• **Exercise**
Once the pictures are removed, reproduce what is left of the data below exactly.
Data supplied below:
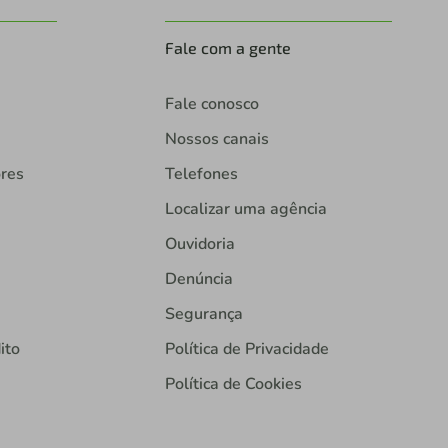
Fale com a gente
Fale conosco
Nossos canais
ores
Telefones
Localizar uma agência
Ouvidoria
Denúncia
Segurança
ito
Política de Privacidade
Política de Cookies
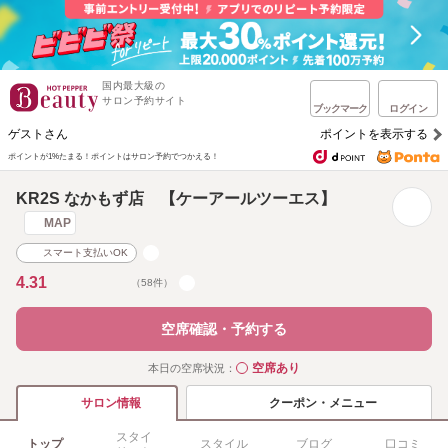
国内最大級の
サロン予約サイト
ブックマーク
ログイン
ゲストさん
ポイントを表示する
ポイントが1%たまる！
ポイントはサロン予約でつかえる！
KR2S なかもず店 【ケーアールツーエス】
MAP
スマート支払いOK
4.31
（58件）
空席確認・予約する
空席あり
本日の空席状況：
◯
クーポン・メニュー
サロン情報
スタイ
トップ
スタイル
ブログ
口コミ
End of Data supplied.
• **Solution to this problem**
Fale com a gente
Fale conosco
Nossos canais
ores
Telefones
Localizar uma agência
Ouvidoria
Denúncia
Segurança
ito
Política de Privacidade
Política de Cookies
国内最大級の
サロン予約サイト
ブックマーク
ログイン
ゲストさん
ポイントを表示する
ポイントが1%たまる！
ポイントはサロン予約でつかえる！
KR2S なかもず店 【ケーアールツーエス】
MAP
スマート支払いOK
4.31
（58件）
空席確認・予約する
空席あり
本日の空席状況：
◯
クーポン・メニュー
サロン情報
スタイ
トップ
スタイル
ブログ
口コミ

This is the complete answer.